* * *
An odd metallic noise woke me. I poked my head out of the blanket and blinked in the direction of the noise, to find my nose a foot from Jamie’s plaid-covered knee.
“Awake, are ye?” Something silvery and chinking suddenly descended in front of my face, and a heavy weight settled around my neck.
“What on earth is this?” I asked, sitting up in astonishment and peering downward. I seemed to be wearing a necklace composed of a large number of three-inch metal objects, each with a divided shank and a hooped top, strung together on a leather bootlace. Some of the objects were rusted at the tops, others brand-new. All showed scratches along the length of the shanks, as though they had been wrenched by force out of some larger object.
“Trophies of war, Sassenach,” said Jamie.
I looked up at him, and uttered a small shriek at the sight.
“Oh,” he said, putting a hand to his face. “I forgot. I hadna time to wash it off.”
“You scared me to death,” I said, hand pressed to my palpitating heart. “What is it?”
“Charcoal,” he said, voice muffled in the cloth he was rubbing over his face. He let it down and grinned at me. The rubbing had removed some of the blackening from nose, chin and forehead, which glowed pinkish-bronze through the remaining smears, but his eyes were still ringed black as a raccoon’s, and charcoal lines bracketed his mouth. It was barely dawn, and in the dim light of the tent, his darkened face and hair tended to fade into the drab background of the canvas wall behind him, giving the distinctly unsettling impression that I was speaking to a headless body.

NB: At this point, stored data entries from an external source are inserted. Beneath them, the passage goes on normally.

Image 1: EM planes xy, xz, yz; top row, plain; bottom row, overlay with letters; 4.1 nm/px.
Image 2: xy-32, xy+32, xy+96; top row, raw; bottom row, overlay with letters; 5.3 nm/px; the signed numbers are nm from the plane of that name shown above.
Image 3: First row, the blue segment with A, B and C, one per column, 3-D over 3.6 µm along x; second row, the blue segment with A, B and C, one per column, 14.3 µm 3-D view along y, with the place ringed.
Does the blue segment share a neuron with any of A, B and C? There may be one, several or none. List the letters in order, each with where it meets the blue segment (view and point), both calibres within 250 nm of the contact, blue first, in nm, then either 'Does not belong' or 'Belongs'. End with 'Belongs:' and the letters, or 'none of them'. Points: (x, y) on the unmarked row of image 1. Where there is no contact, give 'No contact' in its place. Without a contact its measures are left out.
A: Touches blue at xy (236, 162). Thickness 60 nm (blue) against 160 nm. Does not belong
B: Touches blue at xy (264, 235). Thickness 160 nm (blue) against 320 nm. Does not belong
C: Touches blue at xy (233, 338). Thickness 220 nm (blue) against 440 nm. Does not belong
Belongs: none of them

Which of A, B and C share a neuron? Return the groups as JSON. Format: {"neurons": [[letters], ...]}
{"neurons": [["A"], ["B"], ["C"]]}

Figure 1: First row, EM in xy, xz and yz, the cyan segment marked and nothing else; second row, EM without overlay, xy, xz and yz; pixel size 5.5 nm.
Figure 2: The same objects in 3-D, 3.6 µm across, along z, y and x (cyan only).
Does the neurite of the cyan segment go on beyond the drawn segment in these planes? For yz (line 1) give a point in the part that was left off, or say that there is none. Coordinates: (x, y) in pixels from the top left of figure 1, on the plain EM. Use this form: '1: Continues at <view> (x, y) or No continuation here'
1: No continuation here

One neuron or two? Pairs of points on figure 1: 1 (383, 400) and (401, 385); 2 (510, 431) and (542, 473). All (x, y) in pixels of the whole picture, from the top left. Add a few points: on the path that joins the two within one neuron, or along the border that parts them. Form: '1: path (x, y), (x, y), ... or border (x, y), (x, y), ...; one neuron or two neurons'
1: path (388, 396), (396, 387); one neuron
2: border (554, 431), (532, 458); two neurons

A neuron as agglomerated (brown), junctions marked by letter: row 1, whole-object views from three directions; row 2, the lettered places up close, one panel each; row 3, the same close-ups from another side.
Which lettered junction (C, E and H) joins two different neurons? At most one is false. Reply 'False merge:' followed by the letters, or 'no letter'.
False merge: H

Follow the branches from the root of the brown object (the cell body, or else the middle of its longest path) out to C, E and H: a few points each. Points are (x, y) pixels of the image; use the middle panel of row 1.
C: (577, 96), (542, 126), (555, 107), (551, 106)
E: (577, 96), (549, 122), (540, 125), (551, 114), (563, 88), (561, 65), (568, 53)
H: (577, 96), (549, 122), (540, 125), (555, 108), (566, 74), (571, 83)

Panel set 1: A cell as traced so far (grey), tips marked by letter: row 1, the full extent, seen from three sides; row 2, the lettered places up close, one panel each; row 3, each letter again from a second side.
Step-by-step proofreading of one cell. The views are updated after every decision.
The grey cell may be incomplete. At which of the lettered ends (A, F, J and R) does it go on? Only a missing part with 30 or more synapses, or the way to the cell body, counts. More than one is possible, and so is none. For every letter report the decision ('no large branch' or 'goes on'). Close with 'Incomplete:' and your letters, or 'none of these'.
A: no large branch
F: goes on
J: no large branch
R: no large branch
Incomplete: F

“It was your idea,” he said.
“My idea? You look like the end man in a minstrel show,” I replied. “What the hell have you been doing?”
His teeth gleamed a brilliant white amid the sooty creases of his face.
“Commando raid,” he said, with immense satisfaction. “Commando? Is that the right word?”
“Oh, God,” I said. “You’ve been in the English camp? Christ! Not alone, I hope?”
“I couldna leave my men out of the fun, could I? I left three of them to guard you, and the rest of us had a verra profitable night.” He gestured at my necklace with pride.
“Cotter pins from the cannon carriages. We couldna take the cannon, or damage them without noise, but they’ll no be goin’ far, wi’ no wheels to them. And the hell of a lot of good sixteen gallopers will do General Cope, stranded out on the moor.”
I examined my necklace critically.
“That’s well and good, but can’t they contrive new cotter pins? It looks like you could make something like this from heavy wire.”
He nodded, his air of smugness abating not a whit.
“Oh, aye. They could. But nay bit o’ good it will do them, wi’ no new wheels to put them to.” He lifted the tent flap, and gestured down toward the foot of the hill, where I could now see Murtagh, black as a wizened demon, supervising the activities of several similarly decorated subdemons, who were gaily feeding the last of thirty-two large wooden wheels into a roaring fire. The iron rims of the wheels lay in a stack to one side; Fergus, Kincaid, and one of the other young men had improvised a game with one of them, rolling it to and fro with sticks. Ross sat on a log nearby, sipping at a horn cup and idly twirling another round his burly forearm.
I laughed at the sight.
“Jamie, you are clever!”
“I may be clever,” he replied, “but you’re half-naked, and we’re leaving now. Have ye something to put on? We left the sentinels tied up in an abandoned sheep-pen, but the rest of them will be up by now, and none so far behind us. We’d best be off.”
As though to emphasize his words, the tent suddenly shook above me, as someone jerked free the lines on one side. I uttered an alarmed squeak and dived for the saddlebags as Jamie left to superintend the details of departure.